Il 28 luglio 1922, i fascisti comandati da quel capo teppaglia che storicamente fu Italo Balbo, assieme a compiacenti forze di polizia, incendiarono il palazzo Byron, sede – come disse cinicamente Balbo – della maggiore roccaforte del socialismo romagnolo. Nullo Baldini fu costretto all’esilio in Francia. Conosciuto dal Governo francese, poté riprendere la sua attività fondando l’Union des Cooperative pour Travaux Pubblies.
Nel 1945, Baldini ormai vecchio e malato, poté trascorrere i suoi ultimi giorni nella città natale, liberata e dove, in dignitosa povertà, si spense il 6 marzo 1945.

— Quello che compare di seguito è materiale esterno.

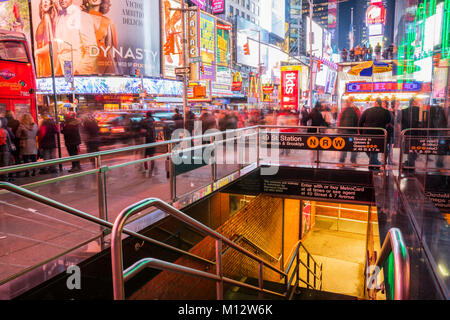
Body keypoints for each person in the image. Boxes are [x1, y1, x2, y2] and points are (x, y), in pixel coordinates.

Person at [54, 0, 97, 75]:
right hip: (60, 67)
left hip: (76, 65)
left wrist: (81, 70)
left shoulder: (82, 16)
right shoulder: (58, 18)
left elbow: (92, 47)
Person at [81, 0, 118, 74]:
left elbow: (112, 48)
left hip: (103, 62)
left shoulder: (108, 22)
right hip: (84, 62)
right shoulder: (79, 18)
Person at [359, 98, 393, 170]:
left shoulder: (367, 111)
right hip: (380, 134)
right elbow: (389, 121)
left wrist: (361, 133)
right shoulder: (386, 112)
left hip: (367, 133)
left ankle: (374, 163)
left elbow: (360, 122)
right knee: (378, 149)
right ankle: (375, 163)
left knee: (369, 149)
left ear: (376, 103)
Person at [34, 0, 57, 77]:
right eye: (43, 1)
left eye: (47, 1)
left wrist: (36, 52)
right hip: (42, 59)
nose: (45, 2)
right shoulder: (45, 18)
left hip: (45, 59)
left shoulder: (47, 17)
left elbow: (49, 45)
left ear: (51, 4)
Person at [337, 97, 360, 167]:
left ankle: (342, 162)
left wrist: (339, 130)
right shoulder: (356, 110)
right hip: (352, 131)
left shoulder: (344, 110)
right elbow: (359, 120)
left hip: (345, 131)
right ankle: (352, 161)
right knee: (353, 146)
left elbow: (340, 120)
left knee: (344, 146)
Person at [429, 103, 447, 170]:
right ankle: (439, 161)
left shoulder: (432, 115)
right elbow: (443, 123)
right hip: (440, 133)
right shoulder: (440, 113)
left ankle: (439, 161)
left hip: (437, 133)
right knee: (440, 146)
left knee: (438, 147)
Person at [140, 111, 156, 176]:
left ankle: (146, 170)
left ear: (146, 115)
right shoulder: (153, 121)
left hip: (145, 140)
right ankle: (151, 172)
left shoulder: (143, 121)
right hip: (152, 140)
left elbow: (141, 131)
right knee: (152, 156)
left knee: (145, 156)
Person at [0, 117, 15, 182]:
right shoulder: (5, 131)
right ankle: (5, 181)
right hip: (6, 150)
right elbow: (9, 141)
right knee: (5, 166)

Il testamento spirituale di Nullo Baldini fu il seguente: "Muoio nella mia fede socialista che ho abbracciato appena adolescente e che mi fu guida in ogni atto della mia vita, convinto, sempre più, specialmente per gli avvenimenti ai quali ho assistito in questi ultimi anni, che pace, giustizia sociale e libertà saranno vane parole fin che l’attuale regime capitalista, basato sul suo più sordido egoismo individuale, non verrà sostituito da un regime nel quale non sia possibile lo sfruttamento dell’uomo sull’uomo e l’interesse della collettività sovrasti sempre sull’interesse individuale".